Mr. Eggar : I agree with my hon. Friend. One of the great tragedies of the coal industry is exactly that. If we are able to achieve the significant productivity improvements that we have achieved over the past year or two, why was it not possible to do that 10 years or 15 years ago ? I have to tell the country and the House that a lot of the blame for that lies with the NUM in particular.
Mr. Eggar : One reason why we are importing coal is that we no longer have coking coal or anthracite in significant quantities. [Interruption.] Hon. Members who know anything about the coal industry know perfectly well that that particular quality of coal has been virtually mined out over the past 200 years in this country. Opposition Members should also know that one of the major objectives of the private sector companies that have taken over the pits closed by British Coal is to provide coal to the industrial and domestic markets, which previously were not adequately competed for by British Coal.
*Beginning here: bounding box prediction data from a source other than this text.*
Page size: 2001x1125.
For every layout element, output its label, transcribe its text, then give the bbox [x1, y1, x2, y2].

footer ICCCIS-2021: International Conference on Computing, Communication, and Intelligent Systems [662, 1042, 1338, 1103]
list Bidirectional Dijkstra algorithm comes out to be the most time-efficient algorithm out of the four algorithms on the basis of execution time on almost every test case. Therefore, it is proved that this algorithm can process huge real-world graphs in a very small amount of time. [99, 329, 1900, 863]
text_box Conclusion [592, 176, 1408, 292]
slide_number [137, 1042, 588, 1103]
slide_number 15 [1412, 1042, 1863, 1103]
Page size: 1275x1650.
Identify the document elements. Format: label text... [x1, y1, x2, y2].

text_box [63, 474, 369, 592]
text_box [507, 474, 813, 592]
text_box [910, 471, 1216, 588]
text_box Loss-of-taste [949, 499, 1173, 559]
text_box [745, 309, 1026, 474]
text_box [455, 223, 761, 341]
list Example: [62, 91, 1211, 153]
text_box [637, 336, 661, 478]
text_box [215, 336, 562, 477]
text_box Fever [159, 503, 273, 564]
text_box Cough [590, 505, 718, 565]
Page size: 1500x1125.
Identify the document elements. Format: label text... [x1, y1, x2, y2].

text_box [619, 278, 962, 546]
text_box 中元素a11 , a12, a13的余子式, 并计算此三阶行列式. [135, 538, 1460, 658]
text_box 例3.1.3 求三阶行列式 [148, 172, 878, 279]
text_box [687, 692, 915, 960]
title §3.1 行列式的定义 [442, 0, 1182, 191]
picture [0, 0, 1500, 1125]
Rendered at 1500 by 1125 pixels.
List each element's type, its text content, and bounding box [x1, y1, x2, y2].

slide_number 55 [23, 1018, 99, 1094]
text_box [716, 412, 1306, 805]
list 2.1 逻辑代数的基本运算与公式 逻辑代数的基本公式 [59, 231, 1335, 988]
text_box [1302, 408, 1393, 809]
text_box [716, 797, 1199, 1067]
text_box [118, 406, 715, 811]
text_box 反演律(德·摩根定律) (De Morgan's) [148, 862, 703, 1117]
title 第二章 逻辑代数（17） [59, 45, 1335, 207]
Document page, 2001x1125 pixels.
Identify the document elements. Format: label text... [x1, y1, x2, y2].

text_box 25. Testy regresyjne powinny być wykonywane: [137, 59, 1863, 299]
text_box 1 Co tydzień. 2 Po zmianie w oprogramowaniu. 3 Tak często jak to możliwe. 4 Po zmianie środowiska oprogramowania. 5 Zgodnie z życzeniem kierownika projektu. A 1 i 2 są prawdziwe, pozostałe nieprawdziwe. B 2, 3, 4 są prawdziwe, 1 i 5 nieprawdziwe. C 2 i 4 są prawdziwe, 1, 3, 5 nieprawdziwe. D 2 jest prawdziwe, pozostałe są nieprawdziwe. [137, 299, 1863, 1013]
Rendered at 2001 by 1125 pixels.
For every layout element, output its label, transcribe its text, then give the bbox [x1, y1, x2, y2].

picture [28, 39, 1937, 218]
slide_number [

Sir David Knox : When my right hon. Friend the President of the Board of Trade next meets the president of the CBI, will he discuss with him the means of ensuring that manufacturing industry performs better in the next 20 years than it has in the past 20 years, during which manufacturing output has scarcely risen ?
Mr. Eggar : One of my right hon. Friend's major objectives in the White Paper on competitiveness was to address some of the underlying issues relating to improving productivity and reducing costs throughout the British economy. I think that my hon. Friend will agree with me that the White Paper is an important statement which has been welcomed throughout the trade associations and by the CBI, and that it points the way forward.